Why Isn't Innovation Taught In The Classroom?
This article was originally published on Forbes.
Answer by Lisa Kay Solomon, Professor of Design Strategy, Coauthor of Moments of Impact: How to Design Strategic Conversations That Accelerate Change, on Quora,
Innovation is hard to teach because it’s inherently messy, unpredictable, and team-oriented – which makes success hard to measure in a quantifiable way. This mindset is at odds with the traditional constructs of education, where students are taught to think and act in accordance with existing guides, chase down “right” answers, and are measured and ranked by quantifiable evaluation metrics.
Innovating requires nearly the opposite mentality. In order to innovate, it is necessary to abandon judgment, open oneself to a seemingly endless field of possibilities, and then try those possibilities again and again, iterating and (hopefully) failing enough times to know that you’re onto something. The fact that there is no single “right answer” in innovation can be frustrating at first – but, it can also be incredibly freeing and fun for students, especially creative thinkers yearning to play.
One of the biggest misperceptions about teaching innovation is that it lacks a learnable discipline. Innovation is actually quite disciplined, but in a different way. It requires learning by doing – it isn’t a recipe of step-by-step "if/then" proof methods, but a flexible sequence of exploration.
Nor is it impossible to teach innovation - it just requires a different stance towards teaching. It’s less about learning the pre-prepared material (mastery of knowledge) than it is about creative capacity building (mastery of practice).
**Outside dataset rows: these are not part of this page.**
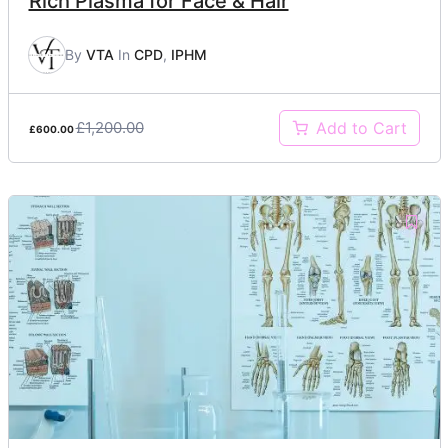
Rich Plasma for Face & Hair
By
VTA
In
CPD
,
IPHM
£1,200.00
Add to Cart
£600.00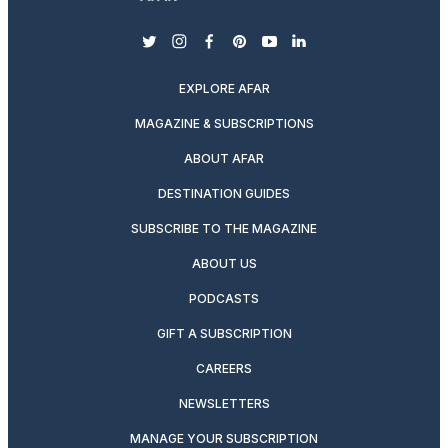
twitter
instagram
facebook
pinterest
youtube
linkedin
EXPLORE AFAR
MAGAZINE & SUBSCRIPTIONS
ABOUT AFAR
DESTINATION GUIDES
SUBSCRIBE TO THE MAGAZINE
ABOUT US
PODCASTS
GIFT A SUBSCRIPTION
CAREERS
NEWSLETTERS
MANAGE YOUR SUBSCRIPTION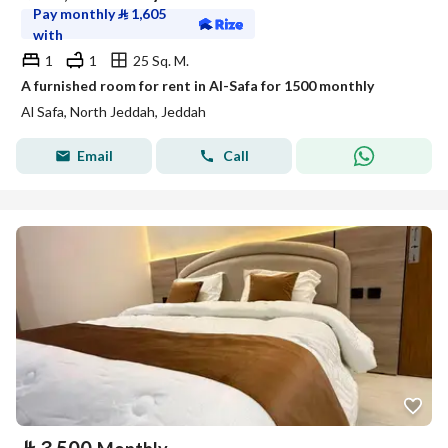
Pay monthly
⃁
1,605
with
1
1
25 Sq. M.
A furnished room for rent in Al-Safa for 1500 monthly
Al Safa, North Jeddah, Jeddah
Email
Call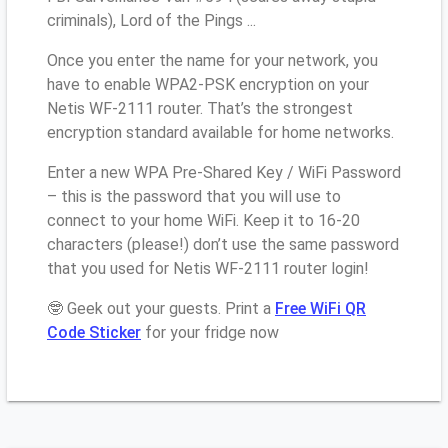
criminals), Lord of the Pings ...
Once you enter the name for your network, you
have to enable WPA2-PSK encryption on your
Netis WF-2111 router. That’s the strongest
encryption standard available for home networks.
Enter a new WPA Pre-Shared Key / WiFi Password
– this is the password that you will use to
connect to your home WiFi. Keep it to 16-20
characters (please!) don’t use the same password
that you used for Netis WF-2111 router login!
🤓 Geek out your guests. Print a
Free WiFi QR
Code Sticker
for your fridge now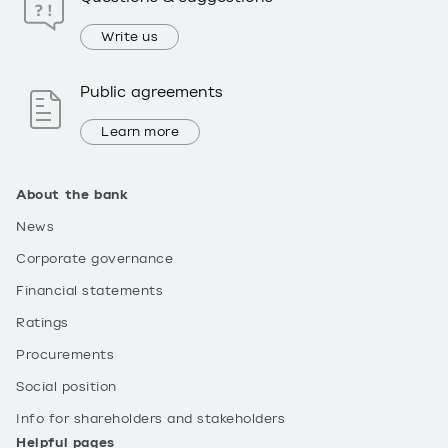
Write us
Public agreements
Learn more
About the bank
News
Corporate governance
Financial statements
Ratings
Procurements
Social position
Info for shareholders and stakeholders
Helpful pages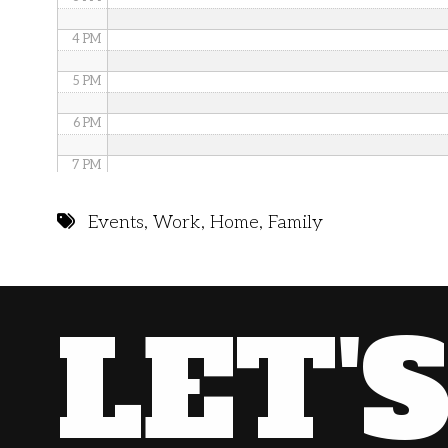
4 PM
5 PM
6 PM
7 PM
8 PM
Events
,
Work
,
Home
,
Family
9 PM
10 PM
LET'
11 PM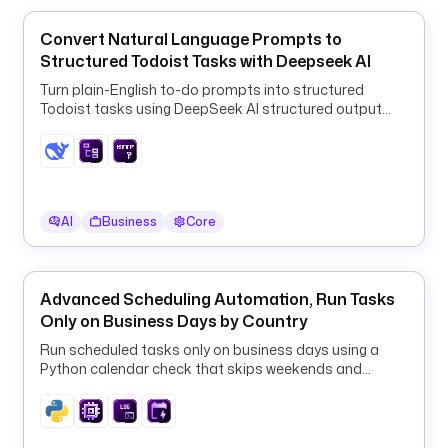
h
Convert Natural Language Prompts to
e
Structured Todoist Tasks with Deepseek AI
d
u
Turn plain-English to-do prompts into structured
l
Todoist tasks using DeepSeek AI structured output
and a ForEach HTTP loop.
e
t
y
p
AI
Business
Core
e
: 
i
Advanced Scheduling Automation, Run Tasks
o
Only on Business Days by Country
.
k
Run scheduled tasks only on business days using a
Python calendar check that skips weekends and
e
country-specific public holidays.
s
t
r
And it asks something new of teachers. Being the "sage on stage" isn’t going to get students to experiment. Creating safe conditions for risk-taking, rewarding curiosity and divergent thinking, bringing in diverse materials, and building a culture of productive critique will help students let go of fear and embrace their creative confidence. Being an innovative teacher means being an experience designer and condition creator - making the learning a dynamic give and take experience, not a one-way lesson delivery of pushed content. It also requires new conceptions for evaluation that measure individual personal growth, not unified performance against a set target. This takes a mindset of collective comfort with ambiguity for teachers as well. The freedom to teach this way can be extremely rewarding, but it will take hard work and committed voices to bring this thinking into traditional education systems.